## TEXT PASSAGE
##############################

November 12, 2004 Featured No Comments
Businesses must have signage as part of their marketing. Suburban businesses are often set back so far from the road they must erect huge signs to gain the attention of drivers passing at speeds often in excess of 35mph. These signs are also meant to compete with all the other signs along the roadway as all those businesses are in the auto-dominated hell. So what happens when a suburban business owner buys a well-known restaurant in an urban area?

 

You get an owner that tears down a neighboring building for a parking lot – complete with bright white vinyl fencing. Never mind that the restaurant has operated for decades without the new parking lot.This week new signage went up on the front of the building – see below.

For at least the last 10 years that I have lived in the area Giuseppe’s has simply had their name on the elegant black awnings.
But now the signage, although not huge by suburban standards, overpowers the facade of the building.
Giuseppe’s new owner Forest Miller also owns Royal Orleans in South County. In February 2004 Mr. Miller testified at a hearing before the St. Louis Board of Adjustment regarding a building a few blocks east of his restaurant known as the Virginia Mansion. He was speaking in support of giving the applicant a zoning variance to permit a 7-unit apartment building on a site zoned for single or two family buildings and located between two single family houses. He had this to say about the area:“The area in which these folks are asking you to give them a variance for is not in my judgment, a historic district. It is not Lafayette Square, it is not a Lindell Avenue, is is not Holly Hills.”

##############################

## STUDY MATERIAL

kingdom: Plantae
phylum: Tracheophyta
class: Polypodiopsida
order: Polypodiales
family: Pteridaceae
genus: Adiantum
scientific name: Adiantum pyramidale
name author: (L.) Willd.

##############################

## ABOUT THIS EXERCISE
Please return the part of the signage article from "You get an owner" to "elegant black awnings.", copied word for word.

## ANSWER FOR THE TASK
You get an owner that tears down a neighboring building for a parking lot – complete with bright white vinyl fencing. Never mind that the restaurant has operated for decades without the new parking lot.This week new signage went up on the front of the building – see below.

For at least the last 10 years that I have lived in the area Giuseppe’s has simply had their name on the elegant black awnings.